*** Block opens ***

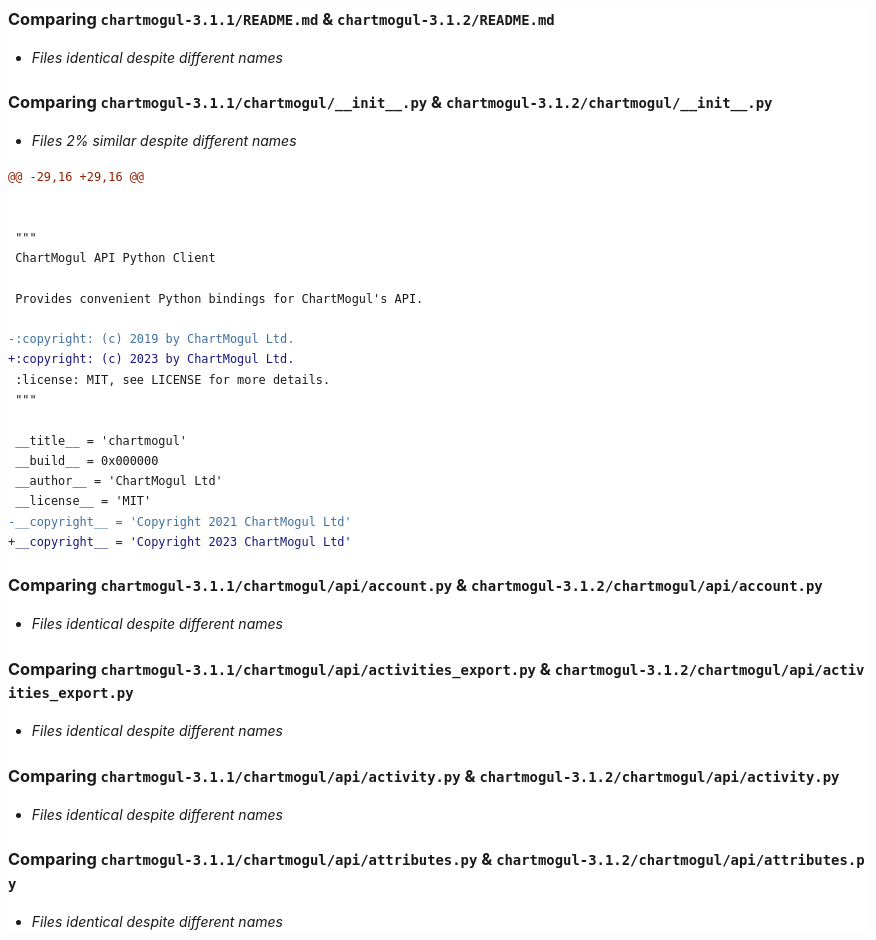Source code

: ### Comparing `chartmogul-3.1.1/README.md` & `chartmogul-3.1.2/README.md`

 * *Files identical despite different names*

### Comparing `chartmogul-3.1.1/chartmogul/__init__.py` & `chartmogul-3.1.2/chartmogul/__init__.py`

 * *Files 2% similar despite different names*

```diff
@@ -29,16 +29,16 @@
 
 
 """
 ChartMogul API Python Client
 
 Provides convenient Python bindings for ChartMogul's API.
 
-:copyright: (c) 2019 by ChartMogul Ltd.
+:copyright: (c) 2023 by ChartMogul Ltd.
 :license: MIT, see LICENSE for more details.
 """
 
 __title__ = 'chartmogul'
 __build__ = 0x000000
 __author__ = 'ChartMogul Ltd'
 __license__ = 'MIT'
-__copyright__ = 'Copyright 2021 ChartMogul Ltd'
+__copyright__ = 'Copyright 2023 ChartMogul Ltd'
```

### Comparing `chartmogul-3.1.1/chartmogul/api/account.py` & `chartmogul-3.1.2/chartmogul/api/account.py`

 * *Files identical despite different names*

### Comparing `chartmogul-3.1.1/chartmogul/api/activities_export.py` & `chartmogul-3.1.2/chartmogul/api/activities_export.py`

 * *Files identical despite different names*

### Comparing `chartmogul-3.1.1/chartmogul/api/activity.py` & `chartmogul-3.1.2/chartmogul/api/activity.py`

 * *Files identical despite different names*

### Comparing `chartmogul-3.1.1/chartmogul/api/attributes.py` & `chartmogul-3.1.2/chartmogul/api/attributes.py`

 * *Files identical despite different names*
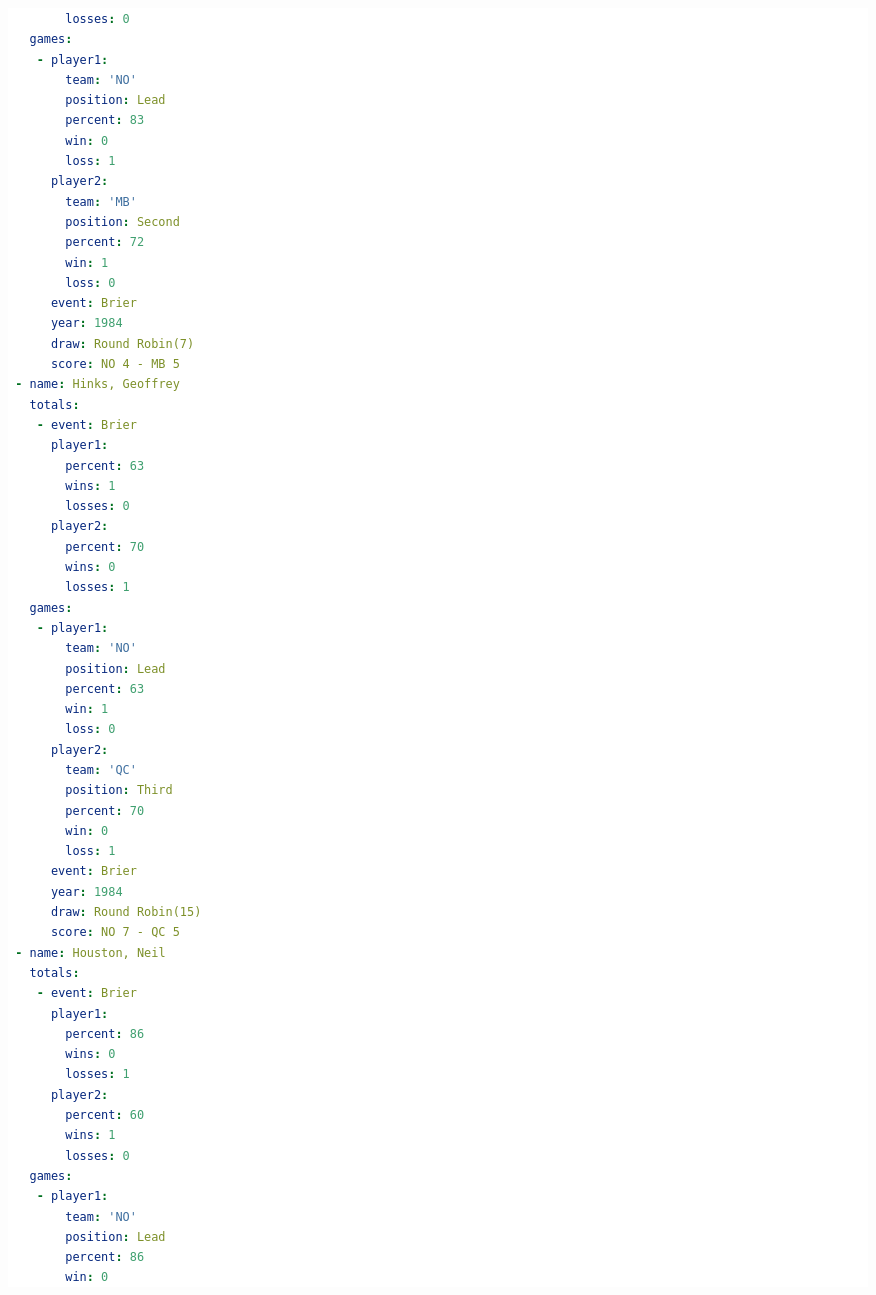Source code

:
 ```yaml
        losses: 0
   games:
    - player1:
        team: 'NO'
        position: Lead
        percent: 83
        win: 0
        loss: 1
      player2:
        team: 'MB'
        position: Second
        percent: 72
        win: 1
        loss: 0
      event: Brier
      year: 1984
      draw: Round Robin(7)
      score: NO 4 - MB 5
 - name: Hinks, Geoffrey
   totals:
    - event: Brier
      player1:
        percent: 63
        wins: 1
        losses: 0
      player2:
        percent: 70
        wins: 0
        losses: 1
   games:
    - player1:
        team: 'NO'
        position: Lead
        percent: 63
        win: 1
        loss: 0
      player2:
        team: 'QC'
        position: Third
        percent: 70
        win: 0
        loss: 1
      event: Brier
      year: 1984
      draw: Round Robin(15)
      score: NO 7 - QC 5
 - name: Houston, Neil
   totals:
    - event: Brier
      player1:
        percent: 86
        wins: 0
        losses: 1
      player2:
        percent: 60
        wins: 1
        losses: 0
   games:
    - player1:
        team: 'NO'
        position: Lead
        percent: 86
        win: 0
```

*** Block closes ***

For every line of the data above that contains "draw", copy that line.

      draw: Round Robin(7)
      draw: Round Robin(15)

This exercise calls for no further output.